Page-level text extractions:
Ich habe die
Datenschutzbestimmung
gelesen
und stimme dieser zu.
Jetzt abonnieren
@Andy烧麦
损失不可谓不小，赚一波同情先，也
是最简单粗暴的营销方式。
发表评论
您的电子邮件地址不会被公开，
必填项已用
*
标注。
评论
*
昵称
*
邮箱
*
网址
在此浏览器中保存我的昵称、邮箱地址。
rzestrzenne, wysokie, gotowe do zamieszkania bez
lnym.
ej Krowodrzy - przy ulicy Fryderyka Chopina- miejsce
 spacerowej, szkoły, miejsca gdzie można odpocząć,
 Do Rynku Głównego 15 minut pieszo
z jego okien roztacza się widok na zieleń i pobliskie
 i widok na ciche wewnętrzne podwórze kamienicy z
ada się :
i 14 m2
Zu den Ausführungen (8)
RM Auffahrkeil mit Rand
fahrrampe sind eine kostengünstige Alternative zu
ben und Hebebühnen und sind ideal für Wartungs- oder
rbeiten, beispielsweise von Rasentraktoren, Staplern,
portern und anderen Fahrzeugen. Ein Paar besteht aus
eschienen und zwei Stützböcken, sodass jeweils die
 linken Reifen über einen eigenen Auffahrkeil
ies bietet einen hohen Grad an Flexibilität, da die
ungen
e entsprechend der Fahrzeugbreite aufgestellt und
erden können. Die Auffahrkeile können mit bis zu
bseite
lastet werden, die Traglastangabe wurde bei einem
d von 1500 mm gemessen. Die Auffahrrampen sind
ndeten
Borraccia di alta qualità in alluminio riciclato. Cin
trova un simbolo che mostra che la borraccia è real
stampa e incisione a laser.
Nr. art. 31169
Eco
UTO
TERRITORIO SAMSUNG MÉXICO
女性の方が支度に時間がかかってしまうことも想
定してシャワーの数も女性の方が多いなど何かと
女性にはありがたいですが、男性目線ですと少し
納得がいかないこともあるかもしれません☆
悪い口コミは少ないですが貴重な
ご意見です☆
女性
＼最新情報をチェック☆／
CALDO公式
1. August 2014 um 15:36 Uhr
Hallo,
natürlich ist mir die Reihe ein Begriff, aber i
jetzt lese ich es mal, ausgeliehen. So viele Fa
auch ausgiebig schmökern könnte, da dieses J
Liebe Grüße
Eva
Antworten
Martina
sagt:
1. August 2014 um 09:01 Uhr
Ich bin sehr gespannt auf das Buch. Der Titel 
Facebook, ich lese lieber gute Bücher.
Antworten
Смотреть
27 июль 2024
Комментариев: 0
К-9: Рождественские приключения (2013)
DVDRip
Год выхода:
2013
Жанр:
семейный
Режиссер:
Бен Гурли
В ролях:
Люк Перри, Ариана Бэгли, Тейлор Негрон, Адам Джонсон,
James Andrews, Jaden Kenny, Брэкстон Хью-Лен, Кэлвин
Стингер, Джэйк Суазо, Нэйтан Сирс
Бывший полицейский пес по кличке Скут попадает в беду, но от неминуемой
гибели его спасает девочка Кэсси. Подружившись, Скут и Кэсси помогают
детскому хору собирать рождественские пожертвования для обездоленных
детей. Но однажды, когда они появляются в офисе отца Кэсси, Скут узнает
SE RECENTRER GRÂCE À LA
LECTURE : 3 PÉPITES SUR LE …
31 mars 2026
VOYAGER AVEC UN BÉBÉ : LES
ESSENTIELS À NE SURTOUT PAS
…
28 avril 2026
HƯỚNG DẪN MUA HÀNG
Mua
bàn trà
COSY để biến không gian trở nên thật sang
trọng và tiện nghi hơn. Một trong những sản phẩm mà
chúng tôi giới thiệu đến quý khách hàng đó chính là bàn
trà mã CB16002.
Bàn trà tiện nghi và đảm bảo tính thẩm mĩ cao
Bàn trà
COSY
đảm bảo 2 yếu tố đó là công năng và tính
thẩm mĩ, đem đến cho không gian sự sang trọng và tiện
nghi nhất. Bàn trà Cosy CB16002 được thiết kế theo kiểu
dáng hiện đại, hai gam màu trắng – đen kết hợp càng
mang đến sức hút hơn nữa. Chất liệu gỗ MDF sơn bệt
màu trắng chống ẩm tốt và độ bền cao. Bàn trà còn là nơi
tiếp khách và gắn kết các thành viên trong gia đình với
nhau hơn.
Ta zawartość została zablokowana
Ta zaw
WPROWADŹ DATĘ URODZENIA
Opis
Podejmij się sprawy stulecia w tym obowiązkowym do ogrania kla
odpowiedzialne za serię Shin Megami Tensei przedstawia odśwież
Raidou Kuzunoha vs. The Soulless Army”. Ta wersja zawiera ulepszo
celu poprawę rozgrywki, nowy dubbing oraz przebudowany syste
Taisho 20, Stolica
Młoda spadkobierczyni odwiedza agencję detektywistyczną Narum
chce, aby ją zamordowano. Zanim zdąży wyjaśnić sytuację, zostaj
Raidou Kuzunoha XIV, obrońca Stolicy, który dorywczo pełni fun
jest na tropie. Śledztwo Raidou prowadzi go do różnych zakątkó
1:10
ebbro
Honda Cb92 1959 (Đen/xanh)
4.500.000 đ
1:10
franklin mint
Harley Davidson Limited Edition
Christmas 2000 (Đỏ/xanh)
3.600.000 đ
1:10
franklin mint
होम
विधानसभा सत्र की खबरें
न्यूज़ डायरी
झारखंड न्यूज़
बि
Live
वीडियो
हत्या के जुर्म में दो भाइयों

What is needed: Format all the text lines in the records above as a JSON list of strings, one string per line, leaving out any blank lines.

Solution for this exercise:
[
  "Ich habe die",
  "Datenschutzbestimmung",
  "gelesen",
  "und stimme dieser zu.",
  "Jetzt abonnieren",
  "@Andy烧麦",
  "损失不可谓不小，赚一波同情先，也",
  "是最简单粗暴的营销方式。",
  "发表评论",
  "您的电子邮件地址不会被公开，",
  "必填项已用",
  "*",
  "标注。",
  "评论",
  "*",
  "昵称",
  "*",
  "邮箱",
  "*",
  "网址",
  "在此浏览器中保存我的昵称、邮箱地址。",
  "rzestrzenne, wysokie, gotowe do zamieszkania bez",
  "lnym.",
  "ej Krowodrzy - przy ulicy Fryderyka Chopina- miejsce",
  " spacerowej, szkoły, miejsca gdzie można odpocząć,",
  " Do Rynku Głównego 15 minut pieszo",
  "z jego okien roztacza się widok na zieleń i pobliskie",
  " i widok na ciche wewnętrzne podwórze kamienicy z",
  "ada się :",
  "i 14 m2",
  "Zu den Ausführungen (8)",
  "RM Auffahrkeil mit Rand",
  "fahrrampe sind eine kostengünstige Alternative zu",
  "ben und Hebebühnen und sind ideal für Wartungs- oder",
  "rbeiten, beispielsweise von Rasentraktoren, Staplern,",
  "portern und anderen Fahrzeugen. Ein Paar besteht aus",
  "eschienen und zwei Stützböcken, sodass jeweils die",
  " linken Reifen über einen eigenen Auffahrkeil",
  "ies bietet einen hohen Grad an Flexibilität, da die",
  "ungen",
  "e entsprechend der Fahrzeugbreite aufgestellt und",
  "erden können. Die Auffahrkeile können mit bis zu",
  "bseite",
  "lastet werden, die Traglastangabe wurde bei einem",
  "d von 1500 mm gemessen. Die Auffahrrampen sind",
  "ndeten",
  "Borraccia di alta qualità in alluminio riciclato. Cin",
  "trova un simbolo che mostra che la borraccia è real",
  "stampa e incisione a laser.",
  "Nr. art. 31169",
  "Eco",
  "UTO",
  "TERRITORIO SAMSUNG MÉXICO",
  "女性の方が支度に時間がかかってしまうことも想",
  "定してシャワーの数も女性の方が多いなど何かと",
  "女性にはありがたいですが、男性目線ですと少し",
  "納得がいかないこともあるかもしれません☆",
  "悪い口コミは少ないですが貴重な",
  "ご意見です☆",
  "女性",
  "＼最新情報をチェック☆／",
  "CALDO公式",
  "1. August 2014 um 15:36 Uhr",
  "Hallo,",
  "natürlich ist mir die Reihe ein Begriff, aber i",
  "jetzt lese ich es mal, ausgeliehen. So viele Fa",
  "auch ausgiebig schmökern könnte, da dieses J",
  "Liebe Grüße",
  "Eva",
  "Antworten",
  "Martina",
  "sagt:",
  "1. August 2014 um 09:01 Uhr",
  "Ich bin sehr gespannt auf das Buch. Der Titel ",
  "Facebook, ich lese lieber gute Bücher.",
  "Antworten",
  "Смотреть",
  "27 июль 2024",
  "Комментариев: 0",
  "К-9: Рождественские приключения (2013)",
  "DVDRip",
  "Год выхода:",
  "2013",
  "Жанр:",
  "семейный",
  "Режиссер:",
  "Бен Гурли",
  "В ролях:",
  "Люк Перри, Ариана Бэгли, Тейлор Негрон, Адам Джонсон,",
  "James Andrews, Jaden Kenny, Брэкстон Хью-Лен, Кэлвин",
  "Стингер, Джэйк Суазо, Нэйтан Сирс",
  "Бывший полицейский пес по кличке Скут попадает в беду, но от неминуемой",
  "гибели его спасает девочка Кэсси. Подружившись, Скут и Кэсси помогают",
  "детскому хору собирать рождественские пожертвования для обездоленных",
  "детей. Но однажды, когда они появляются в офисе отца Кэсси, Скут узнает",
  "SE RECENTRER GRÂCE À LA",
  "LECTURE : 3 PÉPITES SUR LE …",
  "31 mars 2026",
  "VOYAGER AVEC UN BÉBÉ : LES",
  "ESSENTIELS À NE SURTOUT PAS",
  "…",
  "28 avril 2026",
  "HƯỚNG DẪN MUA HÀNG",
  "Mua",
  "bàn trà",
  "COSY để biến không gian trở nên thật sang",
  "trọng và tiện nghi hơn. Một trong những sản phẩm mà",
  "chúng tôi giới thiệu đến quý khách hàng đó chính là bàn",
  "trà mã CB16002.",
  "Bàn trà tiện nghi và đảm bảo tính thẩm mĩ cao",
  "Bàn trà",
  "COSY",
  "đảm bảo 2 yếu tố đó là công năng và tính",
  "thẩm mĩ, đem đến cho không gian sự sang trọng và tiện",
  "nghi nhất. Bàn trà Cosy CB16002 được thiết kế theo kiểu",
  "dáng hiện đại, hai gam màu trắng – đen kết hợp càng",
  "mang đến sức hút hơn nữa. Chất liệu gỗ MDF sơn bệt",
  "màu trắng chống ẩm tốt và độ bền cao. Bàn trà còn là nơi",
  "tiếp khách và gắn kết các thành viên trong gia đình với",
  "nhau hơn.",
  "Ta zawartość została zablokowana",
  "Ta zaw",
  "WPROWADŹ DATĘ URODZENIA",
  "Opis",
  "Podejmij się sprawy stulecia w tym obowiązkowym do ogrania kla",
  "odpowiedzialne za serię Shin Megami Tensei przedstawia odśwież",
  "Raidou Kuzunoha vs. The Soulless Army”. Ta wersja zawiera ulepszo",
  "celu poprawę rozgrywki, nowy dubbing oraz przebudowany syste",
  "Taisho 20, Stolica",
  "Młoda spadkobierczyni odwiedza agencję detektywistyczną Narum",
  "chce, aby ją zamordowano. Zanim zdąży wyjaśnić sytuację, zostaj",
  "Raidou Kuzunoha XIV, obrońca Stolicy, który dorywczo pełni fun",
  "jest na tropie. Śledztwo Raidou prowadzi go do różnych zakątkó",
  "1:10",
  "ebbro",
  "Honda Cb92 1959 (Đen/xanh)",
  "4.500.000 đ",
  "1:10",
  "franklin mint",
  "Harley Davidson Limited Edition",
  "Christmas 2000 (Đỏ/xanh)",
  "3.600.000 đ",
  "1:10",
  "franklin mint",
  "होम",
  "विधानसभा सत्र की खबरें",
  "न्यूज़ डायरी",
  "झारखंड न्यूज़",
  "बि",
  "Live",
  "वीडियो",
  "हत्या के जुर्म में दो भाइयों"
]